:: Provided records
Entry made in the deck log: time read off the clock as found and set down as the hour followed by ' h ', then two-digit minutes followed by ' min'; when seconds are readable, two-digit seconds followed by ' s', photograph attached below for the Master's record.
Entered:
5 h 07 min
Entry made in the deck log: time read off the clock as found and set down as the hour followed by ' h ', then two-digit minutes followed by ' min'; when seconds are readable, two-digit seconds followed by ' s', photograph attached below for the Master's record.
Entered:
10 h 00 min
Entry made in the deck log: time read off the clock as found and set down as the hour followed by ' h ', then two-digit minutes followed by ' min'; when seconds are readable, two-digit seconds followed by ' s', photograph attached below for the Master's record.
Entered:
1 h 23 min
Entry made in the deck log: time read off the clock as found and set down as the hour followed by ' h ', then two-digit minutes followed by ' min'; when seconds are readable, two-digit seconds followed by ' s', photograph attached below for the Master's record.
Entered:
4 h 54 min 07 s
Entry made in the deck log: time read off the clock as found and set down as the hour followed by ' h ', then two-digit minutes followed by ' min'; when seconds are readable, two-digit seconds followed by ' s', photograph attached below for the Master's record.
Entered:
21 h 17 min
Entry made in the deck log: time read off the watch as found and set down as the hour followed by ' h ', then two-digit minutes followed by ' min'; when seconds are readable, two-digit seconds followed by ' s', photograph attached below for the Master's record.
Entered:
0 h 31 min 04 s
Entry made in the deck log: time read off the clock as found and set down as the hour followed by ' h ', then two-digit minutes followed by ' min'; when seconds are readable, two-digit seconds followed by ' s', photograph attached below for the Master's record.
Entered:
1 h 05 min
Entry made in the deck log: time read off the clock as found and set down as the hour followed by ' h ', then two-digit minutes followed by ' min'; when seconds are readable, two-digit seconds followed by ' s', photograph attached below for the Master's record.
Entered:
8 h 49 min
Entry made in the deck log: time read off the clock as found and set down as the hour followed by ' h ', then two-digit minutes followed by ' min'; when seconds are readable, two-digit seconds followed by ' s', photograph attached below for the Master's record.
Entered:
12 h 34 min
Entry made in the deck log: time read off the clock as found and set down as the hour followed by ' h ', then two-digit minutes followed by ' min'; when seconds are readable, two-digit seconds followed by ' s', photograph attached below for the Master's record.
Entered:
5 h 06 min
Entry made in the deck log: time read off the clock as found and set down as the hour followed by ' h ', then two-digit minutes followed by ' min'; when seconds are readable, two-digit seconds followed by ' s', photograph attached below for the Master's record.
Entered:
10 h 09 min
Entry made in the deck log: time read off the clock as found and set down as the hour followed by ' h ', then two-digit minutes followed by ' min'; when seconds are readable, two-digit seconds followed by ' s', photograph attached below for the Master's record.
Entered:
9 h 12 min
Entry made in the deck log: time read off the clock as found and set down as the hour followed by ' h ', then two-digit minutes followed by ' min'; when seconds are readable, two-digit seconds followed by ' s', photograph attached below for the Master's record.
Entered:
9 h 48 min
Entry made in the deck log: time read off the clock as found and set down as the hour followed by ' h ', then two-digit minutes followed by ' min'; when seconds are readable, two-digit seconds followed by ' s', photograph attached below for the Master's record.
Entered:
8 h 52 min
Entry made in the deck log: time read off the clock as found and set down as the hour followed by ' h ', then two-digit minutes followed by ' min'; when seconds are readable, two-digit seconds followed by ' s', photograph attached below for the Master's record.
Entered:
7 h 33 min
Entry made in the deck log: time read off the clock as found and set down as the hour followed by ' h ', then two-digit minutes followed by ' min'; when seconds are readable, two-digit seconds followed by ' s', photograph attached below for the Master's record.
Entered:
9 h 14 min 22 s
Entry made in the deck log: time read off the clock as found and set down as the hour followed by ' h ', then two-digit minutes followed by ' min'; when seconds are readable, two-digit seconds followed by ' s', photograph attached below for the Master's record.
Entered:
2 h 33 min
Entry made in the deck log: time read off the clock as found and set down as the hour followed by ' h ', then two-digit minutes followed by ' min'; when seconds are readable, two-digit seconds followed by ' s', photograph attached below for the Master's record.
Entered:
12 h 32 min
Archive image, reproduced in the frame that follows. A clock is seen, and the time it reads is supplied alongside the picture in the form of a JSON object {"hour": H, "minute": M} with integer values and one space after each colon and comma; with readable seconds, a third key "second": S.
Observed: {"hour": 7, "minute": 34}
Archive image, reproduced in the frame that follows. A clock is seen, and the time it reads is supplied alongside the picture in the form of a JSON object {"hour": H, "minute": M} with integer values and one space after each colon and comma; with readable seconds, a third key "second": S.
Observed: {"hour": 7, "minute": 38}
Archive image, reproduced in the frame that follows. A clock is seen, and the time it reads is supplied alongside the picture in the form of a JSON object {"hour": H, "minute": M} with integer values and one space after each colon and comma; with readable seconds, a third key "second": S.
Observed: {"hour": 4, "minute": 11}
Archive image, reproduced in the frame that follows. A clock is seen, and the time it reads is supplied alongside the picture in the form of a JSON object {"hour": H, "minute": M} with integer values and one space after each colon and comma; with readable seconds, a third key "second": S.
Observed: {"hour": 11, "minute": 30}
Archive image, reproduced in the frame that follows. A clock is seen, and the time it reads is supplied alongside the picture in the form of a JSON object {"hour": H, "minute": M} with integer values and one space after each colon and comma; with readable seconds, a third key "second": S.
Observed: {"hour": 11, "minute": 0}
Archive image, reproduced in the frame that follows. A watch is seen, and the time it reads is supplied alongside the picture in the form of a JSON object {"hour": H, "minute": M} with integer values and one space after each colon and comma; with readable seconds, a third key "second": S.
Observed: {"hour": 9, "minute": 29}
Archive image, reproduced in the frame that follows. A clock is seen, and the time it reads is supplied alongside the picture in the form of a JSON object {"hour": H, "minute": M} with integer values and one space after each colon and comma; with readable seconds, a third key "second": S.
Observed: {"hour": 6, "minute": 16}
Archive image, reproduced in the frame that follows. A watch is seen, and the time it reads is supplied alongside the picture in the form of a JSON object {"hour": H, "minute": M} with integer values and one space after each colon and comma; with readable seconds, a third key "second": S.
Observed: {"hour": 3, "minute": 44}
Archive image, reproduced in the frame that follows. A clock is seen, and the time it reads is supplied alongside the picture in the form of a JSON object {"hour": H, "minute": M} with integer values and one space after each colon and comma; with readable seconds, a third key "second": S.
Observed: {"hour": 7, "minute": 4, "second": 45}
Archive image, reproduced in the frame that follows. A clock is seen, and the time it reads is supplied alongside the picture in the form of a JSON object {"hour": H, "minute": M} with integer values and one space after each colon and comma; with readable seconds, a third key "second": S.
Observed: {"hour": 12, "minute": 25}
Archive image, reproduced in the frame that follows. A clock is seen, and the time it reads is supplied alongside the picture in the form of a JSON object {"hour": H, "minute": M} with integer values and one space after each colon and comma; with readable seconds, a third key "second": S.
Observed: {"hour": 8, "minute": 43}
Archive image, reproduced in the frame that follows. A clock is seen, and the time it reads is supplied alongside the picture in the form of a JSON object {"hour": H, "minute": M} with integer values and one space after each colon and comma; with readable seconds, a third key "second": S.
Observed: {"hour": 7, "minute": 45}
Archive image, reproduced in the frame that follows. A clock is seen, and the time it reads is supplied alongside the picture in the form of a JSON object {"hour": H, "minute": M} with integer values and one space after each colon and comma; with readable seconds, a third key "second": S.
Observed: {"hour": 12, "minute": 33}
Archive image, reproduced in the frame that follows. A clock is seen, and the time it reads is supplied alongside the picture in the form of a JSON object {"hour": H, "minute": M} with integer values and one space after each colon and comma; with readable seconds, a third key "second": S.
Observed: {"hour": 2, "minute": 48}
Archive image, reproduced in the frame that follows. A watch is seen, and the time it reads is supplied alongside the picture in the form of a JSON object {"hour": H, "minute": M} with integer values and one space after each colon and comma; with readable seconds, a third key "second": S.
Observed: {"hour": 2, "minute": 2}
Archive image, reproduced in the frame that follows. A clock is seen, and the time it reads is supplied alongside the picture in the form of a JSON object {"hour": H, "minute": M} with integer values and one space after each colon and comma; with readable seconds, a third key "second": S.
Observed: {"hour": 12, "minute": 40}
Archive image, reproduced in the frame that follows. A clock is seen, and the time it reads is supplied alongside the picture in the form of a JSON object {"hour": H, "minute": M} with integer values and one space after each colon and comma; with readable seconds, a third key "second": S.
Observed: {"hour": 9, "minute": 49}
::::
Exercise brief. Copy out the part of the records that opens with the first line and closes with the line containing "10 h 00 min", with both of those lines included.

Result of this task.
Entry made in the deck log: time read off the clock as found and set down as the hour followed by ' h ', then two-digit minutes followed by ' min'; when seconds are readable, two-digit seconds followed by ' s', photograph attached below for the Master's record.
Entered:
5 h 07 min
Entry made in the deck log: time read off the clock as found and set down as the hour followed by ' h ', then two-digit minutes followed by ' min'; when seconds are readable, two-digit seconds followed by ' s', photograph attached below for the Master's record.
Entered:
10 h 00 min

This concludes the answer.